The higher presence of chronic renal failure in the < 101% increment group might be explained because concern about it could have induced earlier nephrology consultation, even if the patient did not present signs of ARF in that time. However, we must admit that 74 chronic renal failure patients (48.68%) might have presented an unstable serum creatinine value at hospital admission, thus underestimating the severity of ARF for them. Chronic renal failure was included in this study to represent the common clinical practice, and thereafter it was adjusted for in the analysis because of expecting different outcomes than the general population.

On the other hand, the higher proportion of cases of ARF developed in the community in the ≥ 101% increase group might suggest that nephrology consultation may have been delayed because of time spent before hospital admittance, giving serum creatinine an extra time to reach a higher value.

Our results about mortality in the Renal Replacement Therapy sub-group are consistent with previously reported [9, 33, 34], and it is of interest the higher mortality rate in patients in the ≥ 101% increase group. What we may learn here is that this group of patients is most likely to benefit from a more intensive treatment.

The degree of renal injury is likely to affect renal recovery. Patients where consultation was started with ≥ 101% creatinine increase had significant higher creatinine levels at discharge compared to their baseline levels, and many of them would be expected to develop chronic renal malfunction. Adjustment for confounding factors in the analysis was done, too.

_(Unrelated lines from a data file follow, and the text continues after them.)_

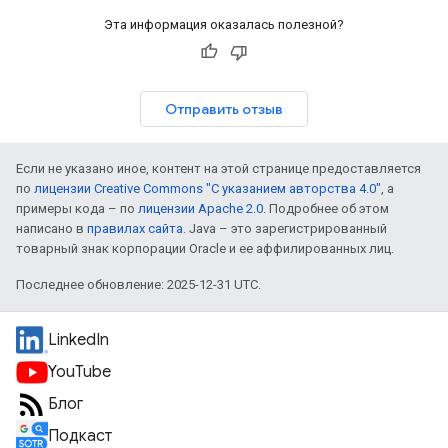
Эта информация оказалась полезной?
Отправить отзыв
Если не указано иное, контент на этой странице предоставляется
по
лицензии Creative Commons "С указанием авторства 4.0"
, а
примеры кода – по
лицензии Apache 2.0
. Подробнее об этом
написано в
правилах сайта
. Java – это зарегистрированный
товарный знак корпорации Oracle и ее аффилированных лиц.
Последнее обновление: 2025-12-31 UTC.
LinkedIn
YouTube
Блог
Подкаст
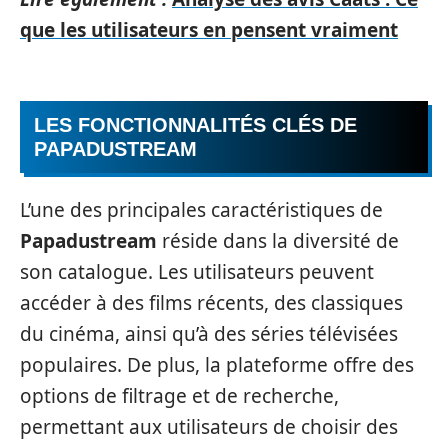
que les utilisateurs en pensent vraiment
LES FONCTIONNALITÉS CLÉS DE
PAPADUSTREAM
L’une des principales caractéristiques de
Papadustream
réside dans la diversité de
son catalogue. Les utilisateurs peuvent
accéder à des films récents, des classiques
du cinéma, ainsi qu’à des séries télévisées
populaires. De plus, la plateforme offre des
options de filtrage et de recherche,
permettant aux utilisateurs de choisir des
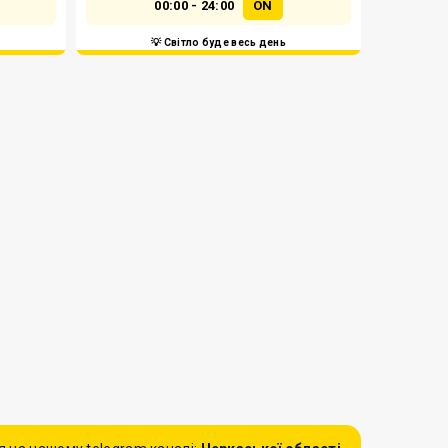
00:00 - 24:00
ON
💡 Світло буде весь день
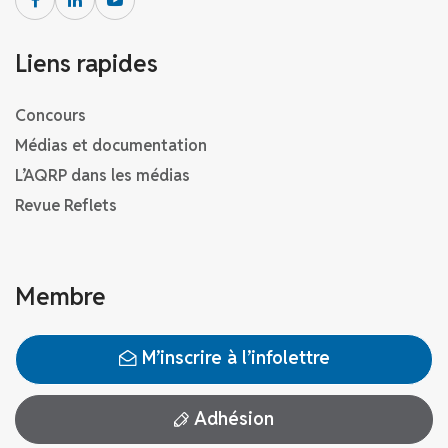
Liens rapides
Concours
Médias et documentation
L’AQRP dans les médias
Revue Reflets
Membre
M’inscrire à l’infolettre
Adhésion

We analyzed 6-months mortality separately, since the time when patients are discharged from hospital might vary between admission units. Although it could be argued that all-cause mortality at six months is non specific, we found that a high number of deaths (175) occurred in the first 60 days. These findings agree with previous reports and recommendations about optimal follow-up time in patients with established ARF [20, 26, 35].

It is of interest to note that 306 patients from the original population of 1008 would not have been diagnosed of ARF had the RIFLE criteria been used then. They did not present oliguria nor enough creatinine increment, but were diagnosed of ARF according to another criteria at that time. Some experts might prefer to use more inclusive criteria because of concern about under-recognizing ARF [6].

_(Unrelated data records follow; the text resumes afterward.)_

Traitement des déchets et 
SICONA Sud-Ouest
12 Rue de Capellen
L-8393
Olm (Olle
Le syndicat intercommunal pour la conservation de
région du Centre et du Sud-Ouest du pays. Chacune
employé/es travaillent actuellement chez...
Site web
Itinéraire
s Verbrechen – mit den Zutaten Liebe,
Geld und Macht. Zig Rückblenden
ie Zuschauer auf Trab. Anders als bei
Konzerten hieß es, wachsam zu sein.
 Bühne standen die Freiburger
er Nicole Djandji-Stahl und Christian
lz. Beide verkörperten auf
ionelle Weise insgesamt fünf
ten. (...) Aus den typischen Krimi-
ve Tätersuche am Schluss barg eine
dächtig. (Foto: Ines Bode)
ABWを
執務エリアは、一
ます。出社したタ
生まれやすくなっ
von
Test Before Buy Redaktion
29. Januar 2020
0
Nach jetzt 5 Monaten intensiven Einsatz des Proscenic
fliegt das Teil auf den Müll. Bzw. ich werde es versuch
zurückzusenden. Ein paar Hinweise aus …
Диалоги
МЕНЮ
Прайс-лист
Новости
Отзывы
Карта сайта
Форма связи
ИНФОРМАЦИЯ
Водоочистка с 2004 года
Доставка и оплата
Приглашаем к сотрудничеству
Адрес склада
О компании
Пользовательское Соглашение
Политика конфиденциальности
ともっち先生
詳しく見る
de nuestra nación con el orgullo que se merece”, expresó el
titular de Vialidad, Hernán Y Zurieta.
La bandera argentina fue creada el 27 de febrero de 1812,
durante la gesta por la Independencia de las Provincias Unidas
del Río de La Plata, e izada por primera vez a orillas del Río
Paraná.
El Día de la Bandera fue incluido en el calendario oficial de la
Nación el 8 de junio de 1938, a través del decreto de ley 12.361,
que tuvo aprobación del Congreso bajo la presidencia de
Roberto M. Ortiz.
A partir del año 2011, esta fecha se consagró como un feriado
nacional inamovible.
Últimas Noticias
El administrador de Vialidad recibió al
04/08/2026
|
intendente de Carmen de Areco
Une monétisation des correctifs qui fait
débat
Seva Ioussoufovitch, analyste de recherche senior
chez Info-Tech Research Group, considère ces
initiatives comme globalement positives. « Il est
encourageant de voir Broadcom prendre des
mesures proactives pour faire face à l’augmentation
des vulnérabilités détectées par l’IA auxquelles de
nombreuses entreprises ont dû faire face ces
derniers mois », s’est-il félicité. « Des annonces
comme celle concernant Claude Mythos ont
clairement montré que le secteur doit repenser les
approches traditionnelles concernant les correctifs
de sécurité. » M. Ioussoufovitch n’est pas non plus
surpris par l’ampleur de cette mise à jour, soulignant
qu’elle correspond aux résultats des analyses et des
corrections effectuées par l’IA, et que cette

Finally, had our patients presented other mortality rates, if they would have been treated by a nephrologist before reaching serum creatinine levels more than twice their baseline levels, is a question beyond this study and needs further research.

Conclusion

At the same degree of severity of kidney injury and comorbid illnesses, while controlling for other potential confounders, ARF patients with a relative increase of ≥ 101% in the baseline creatinine at the time of the nephrology consultation was an independent predictor of mortality and worse prognosis. The calculation of relative serum creatinine increase could be used as a precise and useful tool in the daily general medical practice, and may be an effective tool to identify those patients who would benefit from an intensive therapy. However, further investigation about timing in nephrology consultation is needed to provide robust knowledge about treatment and prognosis in ARF.

Key messages

1. Acute renal failure is a condition with a high risk of mortality.

2. At the same degree of acute renal failure and comorbid illnesses severity, and receiving similar treatment, patients who had presented an increment of creatinine ≥ 101% with respect to baseline at the time of nephrology consultation showed increased mortality rates.

3. Those patients were discharged from hospital with more deteriorated renal function.

4. The calculation of relative serum creatinine increase might be used as a precise and useful tool in the general medical practice. Predicting the outcome helps to identify those patients who would benefit from a intensive therapy, and also to reassure patients and their relatives.